┌─ EXCERPT
Then \(w_t\) defines the solution map of system (2.18) on \(C([-\tau ,0],{\mathbb {Y}}^+)\). Let \({\bar{P}}(\varphi )=w_\omega (\varphi )\) be the Poincaré map associated with system (2.18) on \(C([-\tau ,0],{\mathbb {Y}}^+)\). By Lemma 2.2, it follows that for any \(\varphi \in C([-\tau ,0],{\mathbb {Y}}^+)\), we see that the omega limit set of \(\varphi \) for \({\bar{P}}\) is \(\{u^*_{1,0}\}\), where \(u^*_{1,0}\in C([-\tau ,0],{\mathbb {Y}}^+)\) is defined by \(u^*_{1,0}(\cdot ,\theta )=u^*_1(\cdot ,0+\theta )=u^*_1(\cdot ,\theta )\), for \(\theta \in [-\tau ,0]\).
└─
┌─ DATASET
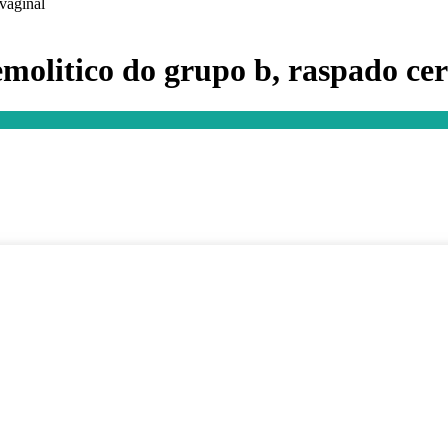
 vaginal
emolitico do grupo b, raspado cer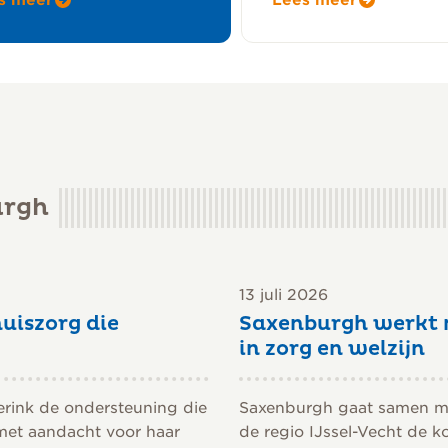
s meer
urgh
13 juli 2026
uiszorg die
Saxenburgh werkt 
in zorg en welzijn
erink de ondersteuning die
Saxenburgh gaat samen met
 met aandacht voor haar
de regio IJssel-Vecht de k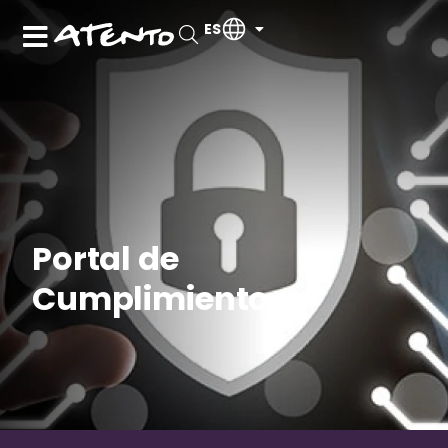
ES
Portal de
Cumplimiento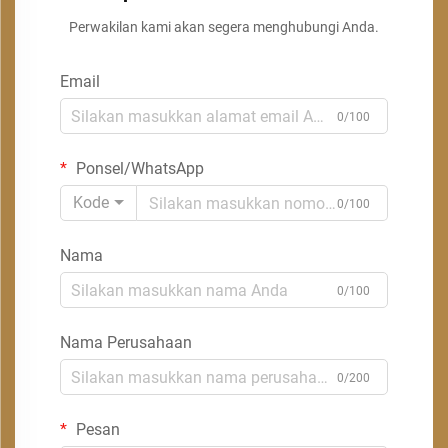
Perwakilan kami akan segera menghubungi Anda.
Email
0/100
Ponsel/WhatsApp
Kode
0/100
Nama
0/100
Nama Perusahaan
0/200
Pesan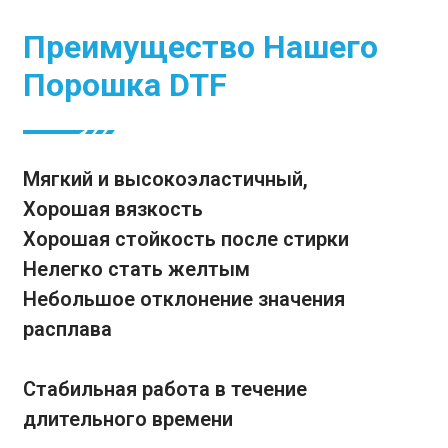
Преимущество Нашего
Порошка DTF
Мягкий и высокоэластичный,
Хорошая вязкость
Хорошая стойкость после стирки
Нелегко стать желтым
Небольшое отклонение значения
расплава
Стабильная работа в течение
длительного времени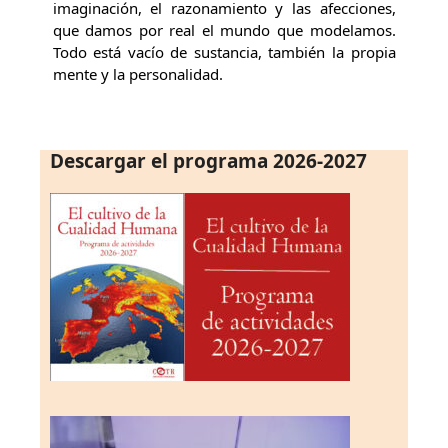
imaginación, el razonamiento y las afecciones,
que damos por real el mundo que modelamos.
Todo está vacío de sustancia, también la propia
mente y la personalidad.
Descargar el programa 2026-2027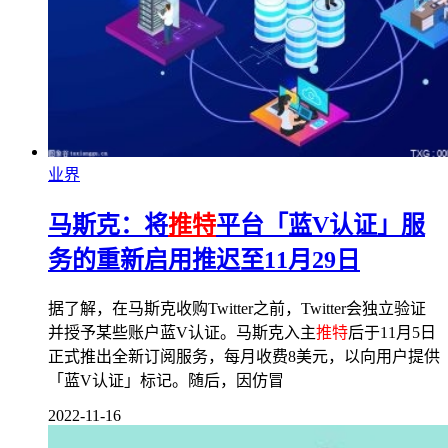
业界
马斯克：将
推特
平台「蓝V认证」服
务的重新启用推迟至11月29日
据了解，在马斯克收购Twitter之前，Twitter会独立验证
并授予某些账户蓝V认证。马斯克入主
推特
后于11月5日
正式推出全新订阅服务，每月收费8美元，以向用户提供
「蓝V认证」标记。随后，因仿冒
2022-11-16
└─
WORK INSTRUCTIONS: Copy the Poincaré map passage in full, word for word. The records have no connection to the Poincaré map passage.

RESULT OF THIS EXERCISE:
Then \(w_t\) defines the solution map of system (2.18) on \(C([-\tau ,0],{\mathbb {Y}}^+)\). Let \({\bar{P}}(\varphi )=w_\omega (\varphi )\) be the Poincaré map associated with system (2.18) on \(C([-\tau ,0],{\mathbb {Y}}^+)\). By Lemma 2.2, it follows that for any \(\varphi \in C([-\tau ,0],{\mathbb {Y}}^+)\), we see that the omega limit set of \(\varphi \) for \({\bar{P}}\) is \(\{u^*_{1,0}\}\), where \(u^*_{1,0}\in C([-\tau ,0],{\mathbb {Y}}^+)\) is defined by \(u^*_{1,0}(\cdot ,\theta )=u^*_1(\cdot ,0+\theta )=u^*_1(\cdot ,\theta )\), for \(\theta \in [-\tau ,0]\).